About






Little in Dave Cumes’s upbringing could have predicted the life he would follow after he turned 40. Trained as an M.D. and then a surgeon in South Africa Dave immigrated to California with his family in 1975 to begin a residency in urological surgery at Stanford Medical Center. After serving on the faculty at Stanford Dave finally settled into private practice in Santa Barbara. Once the practice began to be successful Dave returned to South Africa to fulfill a dream he had as a child. He wanted to spend time with the last of the hunter-gatherers of the continent – the Kalahari Bushmen.

Dave’s quest began after this extended visit to the Bushmen in 1987 where he experienced their intimacy with nature and felt their untainted spirit. Here he was able to restore his relationship with wilderness in terms of what he had experienced in the Kalahari and what he termed “wilderness rapture.” He began to formulate a theory around the use of wilderness for spiritual practice and healing which he integrated into both his yoga practice and his medicine. He distilled this into a philosophy of the how-to’s of “wilderness rapture” and wrote two books on healing, the first based on using nature as “medicine,” and the second (The Spirit of Healing,) the general principles of what it is that makes us heal. After writing Inner Passages Outer Journeys he founded Inward Bound and began to take people into remote wilderness areas for restoration and self-transformation. Inner Passages Outer Journeys was the theoretical side of how this worked, and the Inward Bound trips were the experiential part of the philosophy. He continued his surgical practice with renewed equanimity and balanced his life with yoga and periodic trips into the outback.

On trips to Peru he was exposed to curanderos or shamans and began to realize they had deep knowledge of healing that in spite of all his medical training he was not privy to. When he went back to South Africa and began to consult sangomas about the logistics of upcoming Inward Bound journeys they would throw the bones and give good practical advice. However, in addition they would invariably look at him and add, “the bones, they say you should be doing this work; the bones say you should be doing African medicine; your grandmother’s bone is telling you to be initiated; your ancestors want you back here in Africa!” After several such readings, all of them given by different sangomas, none of whom knew each other, he was still not committed. After a couple of years, out of frustration for his reticence, the ancestors revealed themselves directly to him through a woman sangoma who went into a trance. They told him in no uncertain terms that he was ignoring his destiny and needed to be initiated. After this powerful revelation he relented.

He found an elderly Zulu sangoma in Swaziland who agreed to teach him. P.H. Mntshali threw the bones and there was no dispute. The training began on the cusp of the millennium. Since that time his life has changed profoundly. The journey that he undertook chose him, he did not choose it.
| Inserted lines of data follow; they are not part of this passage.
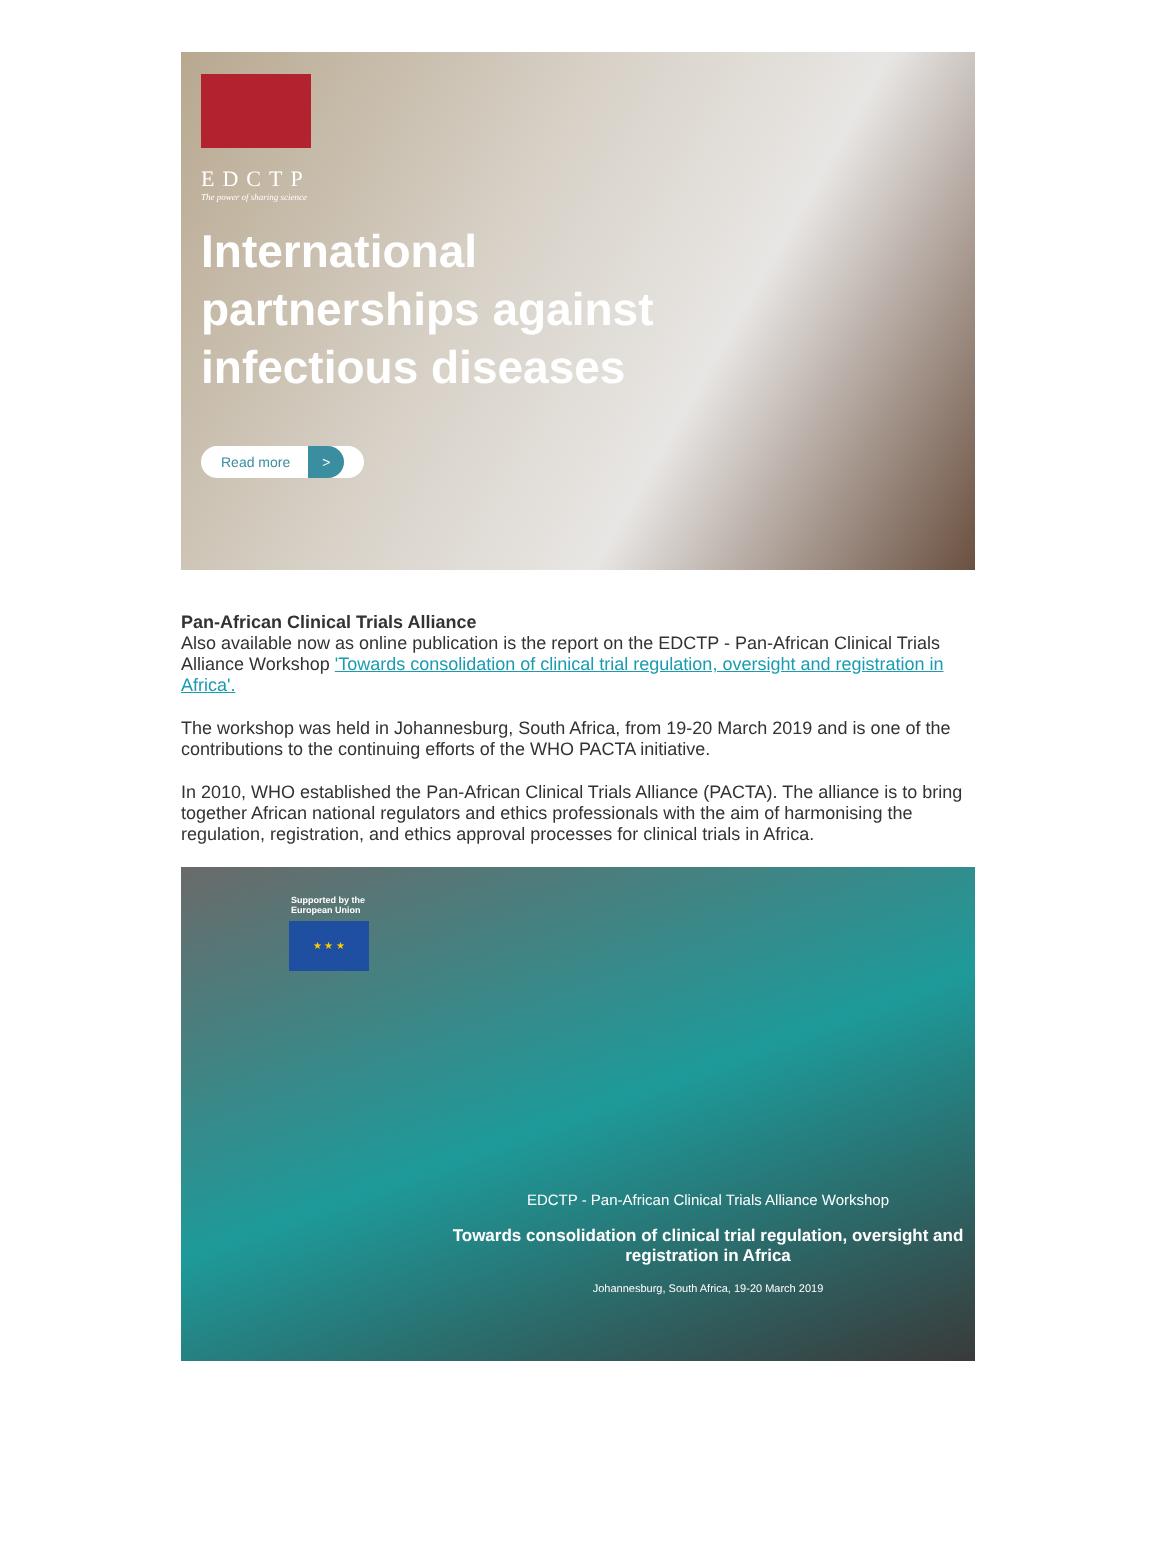EDCTP
The power of sharing science
International
partnerships against
infectious diseases
Read more >
Pan-African Clinical Trials Alliance
Also available now as online publication is the report on the EDCTP - Pan-African Clinical Trials Alliance Workshop 'Towards consolidation of clinical trial regulation, oversight and registration in Africa'.
The workshop was held in Johannesburg, South Africa, from 19-20 March 2019 and is one of the contributions to the continuing efforts of the WHO PACTA initiative.
In 2010, WHO established the Pan-African Clinical Trials Alliance (PACTA). The alliance is to bring together African national regulators and ethics professionals with the aim of harmonising the regulation, registration, and ethics approval processes for clinical trials in Africa.
Supported by the
European Union
★ ★ ★
EDCTP - Pan-African Clinical Trials Alliance Workshop
Towards consolidation of clinical trial regulation, oversight and registration in Africa
Johannesburg, South Africa, 19-20 March 2019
Dave was told by the bones and various expert sangomas going into trance that the ancestors on his mother’s side were the ones who would help him become a different kind of healer. Moreover, there was the spirit of a black woman who had been a sangoma and a friend of his maternal grandmother who wanted to be the guiding spirit for the divining bones. He was instructed to build an ndumba (healing hut) in California where the ancestors could feel at home and assist him. The bones were going to be his main tool for a new kind of healing, and Mntshali who was a master, was to teach him. Once he started the work, his incessant migraines, an indication of the “ancestor sickness,” went away. Dave’s third book “Africa in my Bones” describes this initiation.
After being initiated Dave built an indigenous healing center a little south of the Limpopo River where he expanded his knowledge of healing plants, fulfilled his longing to spend extended periods in the bush, and deepened This  resulted in publication of a fourth book about the area’s healing plants. Although Dave has given up ownership of the site, it remains very much a part of his psyche. Dave’s fifth book “Messages from the Ancestors – Wisdom for the Way was co-authored with Maryellen Kelley a well known educator in Santa Barbara who after Dave’s initiation also began to receive dreams from the ancestors.

Dave is a bridge between Western medicine and indigenous healing wisdom. His roots are in Africa but he is also convinced that since humanity began there, so too did the first healing techniques. His quest is to bring the primal essence of these methods back to the West.







1 comment:

  1. wow! so much food for thought. I'm looking into the class in Sept at Schott center. Look forward to meeting you and reading your books.